● **DIRECTIVE**: From the first line of the listing below to the line with "využíváme soubory cookies.", print each line exactly, and nothing more. Leave out the pictures.

● **AVAILABLE DATA**:
------------

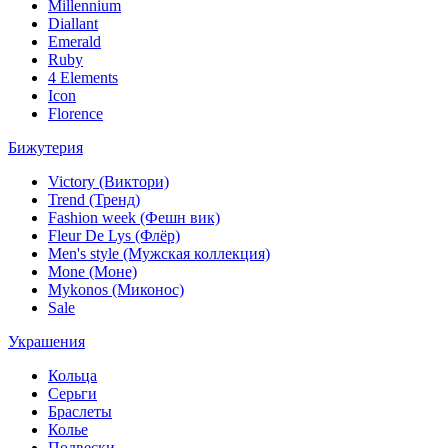
Millennium
Diallant
Emerald
Ruby
4 Elements
Icon
Florence
Бижутерия
Victory (Виктори)
Trend (Тренд)
Fashion week (Фешн вик)
Fleur De Lys (Флёр)
Men's style (Мужская коллекция)
Mone (Моне)
Mykonos (Миконос)
Sale
Украшения
Кольца
Серьги
Браслеты
Колье
Подвески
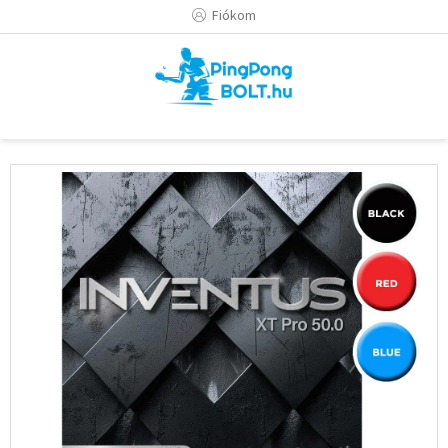
Ugrás
Fiókom
a
fő
tartalomhoz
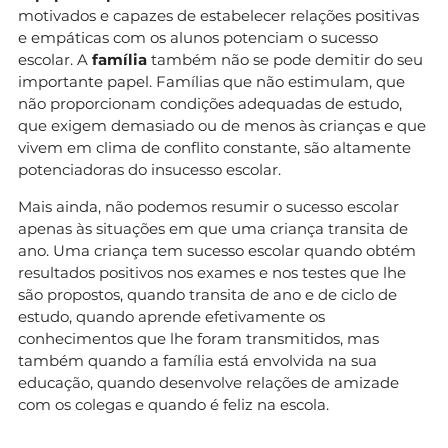
motivados e capazes de estabelecer relações positivas
e empáticas com os alunos potenciam o sucesso
escolar. A
família
também não se pode demitir do seu
importante papel. Famílias que não estimulam, que
não proporcionam condições adequadas de estudo,
que exigem demasiado ou de menos às crianças e que
vivem em clima de conflito constante, são altamente
potenciadoras do insucesso escolar.
Mais ainda, não podemos resumir o sucesso escolar
apenas às situações em que uma criança transita de
ano. Uma criança tem sucesso escolar quando obtém
resultados positivos nos exames e nos testes que lhe
são propostos, quando transita de ano e de ciclo de
estudo, quando aprende efetivamente os
conhecimentos que lhe foram transmitidos, mas
também quando a família está envolvida na sua
educação, quando desenvolve relações de amizade
com os colegas e quando é feliz na escola.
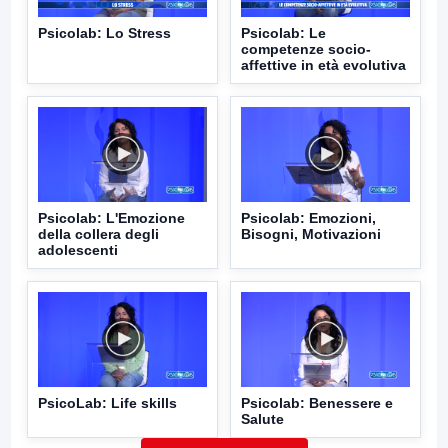
Psicolab: Lo Stress
Psicolab: Le
competenze socio-
affettive in età evolutiva
Psicolab: L'Emozione
Psicolab: Emozioni,
della collera degli
Bisogni, Motivazioni
adolescenti
PsicoLab: Life skills
Psicolab: Benessere e
Salute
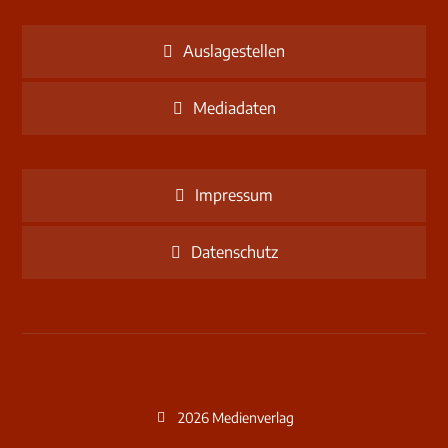
Auslagestellen
Mediadaten
Impressum
Datenschutz
2026 Medienverlag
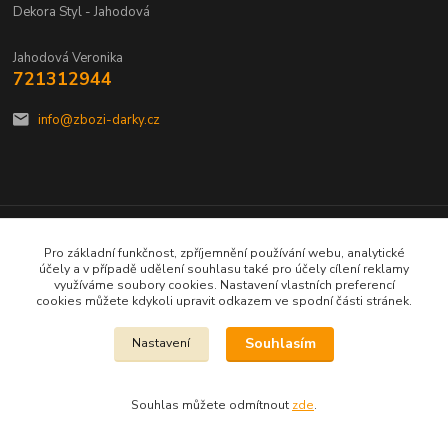
Dekora Styl - Jahodová
Jahodová Veronika
721312944
info@zbozi-darky.cz
Vytvořeno na
Eshop-rychle.cz
Pro základní funkčnost, zpříjemnění používání webu, analytické
účely a v případě udělení souhlasu také pro účely cílení reklamy
využíváme soubory cookies. Nastavení vlastních preferencí
cookies můžete kdykoli upravit odkazem ve spodní části stránek.
Souhlasím
Nastavení
Souhlas můžete odmítnout
zde
.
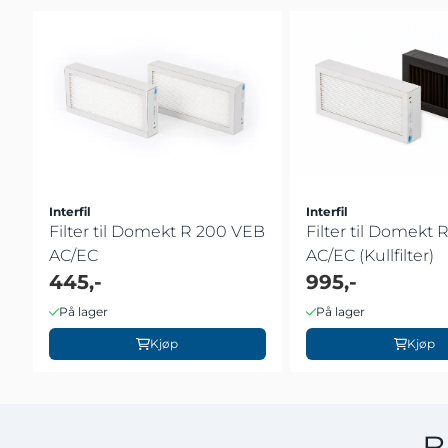
Interfil
Interfil
Filter til Domekt R 200 VEB
Filter til Domekt
AC/EC
AC/EC (Kullfilter)
445,-
995,-
På lager
På lager
Kjøp
Kjøp
B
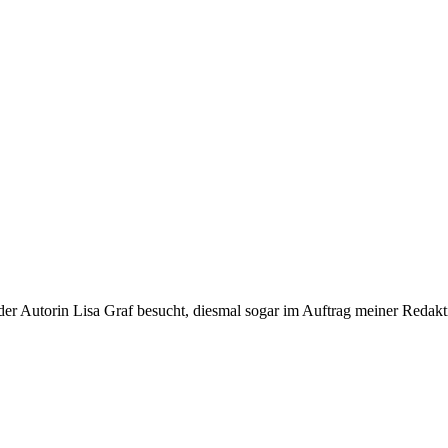
er Autorin Lisa Graf besucht, diesmal sogar im Auftrag meiner Redakt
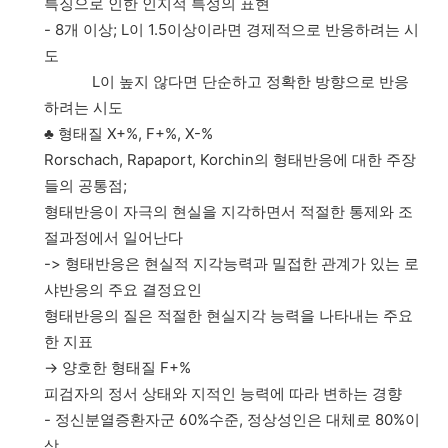
특징으로 인한 인지적 특성의 표현
- 8개 이상; L이 1.5이상이라면 경제적으로 반응하려는 시
도
L이 높지 않다면 단순하고 정확한 방향으로 반응
하려는 시도
♣ 형태질 X+%, F+%, X-%
Rorschach, Rapaport, Korchin의 형태반응에 대한 주장
들의 공통점;
형태반응이 자극의 현실을 지각하면서 적절한 통제와 조
절과정에서 일어난다
-> 형태반응은 현실적 지각능력과 밀접한 관계가 있는 로
샤반응의 주요 결정요인
형태반응의 질은 적절한 현실지각 능력을 나타내는 주요
한 지표
→ 양호한 형태질 F+%
피검자의 정서 상태와 지적인 능력에 따라 변하는 경향
- 정신분열증환자군 60%수준, 정상성인은 대체로 80%이
상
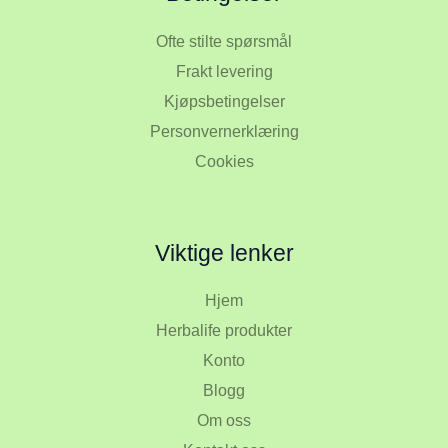
Ofte stilte spørsmål
Frakt levering
Kjøpsbetingelser
Personvernerklæring
Cookies
Viktige lenker
Hjem
Herbalife produkter
Konto
Blogg
Om oss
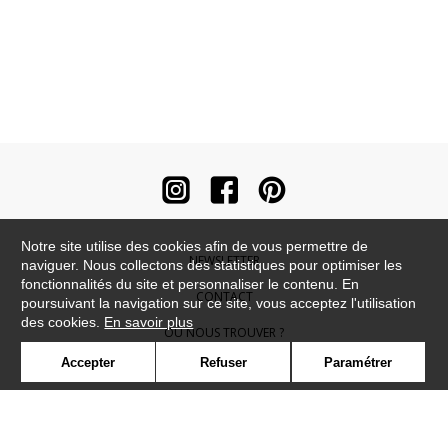
Notre site utilise des cookies afin de vous permettre de
NEWSLETTER
naviguer. Nous collectons des statistiques pour optimiser les
fonctionnalités du site et personnaliser le contenu. En
CONTACT
poursuivant la navigation sur ce site, vous acceptez l'utilisation
des cookies.
En savoir plus
OÙ NOUS TROUVER ?
Accepter
Refuser
Paramétrer
CONTRACT
GLOSSAIRE
SYMBOLE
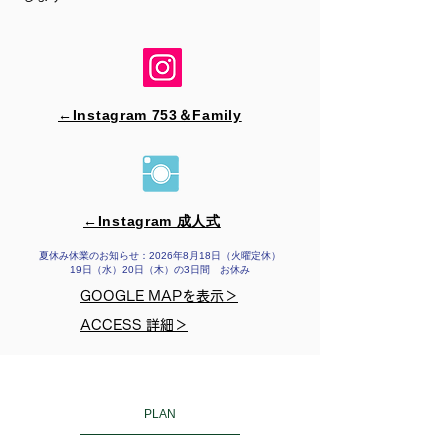
←Instagram 753＆​Family
←Instagram 成人式
夏休み休業のお知らせ：2026年8月18日（火曜定休）
19日（水）20日（木）の3日間 お休み
GOOGLE MAPを表示＞
ACCESS 詳細＞
PLAN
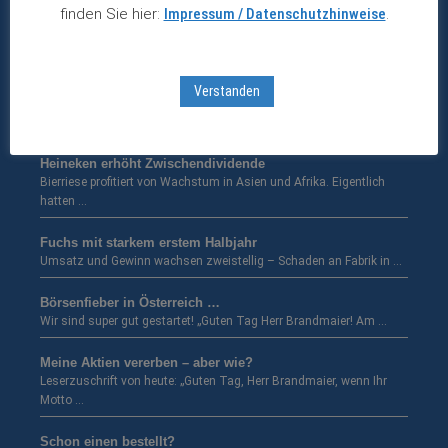
– wie passt das zusammen?
finden Sie hier:
Impressum / Datenschutzhinweise
.
Während immer neue Stellenstreichungen bei deutschen
Unternehmen publik werden, hat …
ITW glänzt mit stabilem Wachstum
Verstanden
Gewinn legt langfristig um durchschnittlich sieben Prozent zu. Der
amerikanische …
Heineken erhöht Zwischendividende
Bierriese profitiert von Wachstum in Asien und Afrika. Eigentlich
hatten …
Fuchs mit starkem erstem Halbjahr
Umsatz und Gewinn wachsen zweistellig – Schaden an Fabrik in …
Börsenfieber in Österreich …
Wir sind super gut gestartet! „Guten Tag Herr Brandmaier! Am …
Meine Aktien vererben – aber wie?
Leserzuschrift von heute: „Guten Tag, Herr Brandmaier, wenn Ihr
Motto …
Schon einen bestellt?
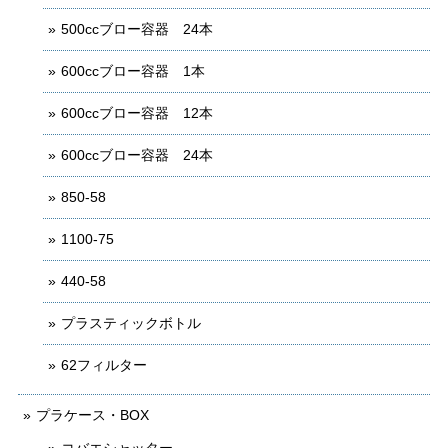
500ccブロー容器 24本
600ccブロー容器 1本
600ccブロー容器 12本
600ccブロー容器 24本
850-58
1100-75
440-58
プラスティックボトル
62フィルター
プラケース・BOX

------------

● **RESPONSE**:
Millennium
Diallant
Emerald
Ruby
4 Elements
Icon
Florence
Бижутерия
Victory (Виктори)
Trend (Тренд)
Fashion week (Фешн вик)
Fleur De Lys (Флёр)
Men's style (Мужская коллекция)
Mone (Моне)
Mykonos (Миконос)
Sale
Украшения
Кольца
Серьги
Браслеты
Колье
Подвески
Ugrás
Fiókom
a
fő
tartalomhoz
motivados e capazes de estabelecer relações positivas
e empáticas com os alunos potenciam o sucesso
escolar. A
família
também não se pode demitir do seu
importante papel. Famílias que não estimulam, que
não proporcionam condições adequadas de estudo,
que exigem demasiado ou de menos às crianças e que
vivem em clima de conflito constante, são altamente
potenciadoras do insucesso escolar.
Mais ainda, não podemos resumir o sucesso escolar
apenas às situações em que uma criança transita de
ano. Uma criança tem sucesso escolar quando obtém
resultados positivos nos exames e nos testes que lhe
são propostos, quando transita de ano e de ciclo de
estudo, quando aprende efetivamente os
conhecimentos que lhe foram transmitidos, mas
também quando a família está envolvida na sua
educação, quando desenvolve relações de amizade
com os colegas e quando é feliz na escola.
Psicolab: Lo Stress
Psicolab: Le
competenze socio-
affettive in età evolutiva
Psicolab: L'Emozione
Psicolab: Emozioni,
della collera degli
Bisogni, Motivazioni
adolescenti
PsicoLab: Life skills
Psicolab: Benessere e
Salute
Auslagestellen
Mediadaten
Impressum
Datenschutz
2026 Medienverlag
Dekora Styl - Jahodová
Jahodová Veronika
721312944
info@zbozi-darky.cz
Vytvořeno na
Eshop-rychle.cz
Pro základní funkčnost, zpříjemnění používání webu, analytické
účely a v případě udělení souhlasu také pro účely cílení reklamy
využíváme soubory cookies. Nastavení vlastních preferencí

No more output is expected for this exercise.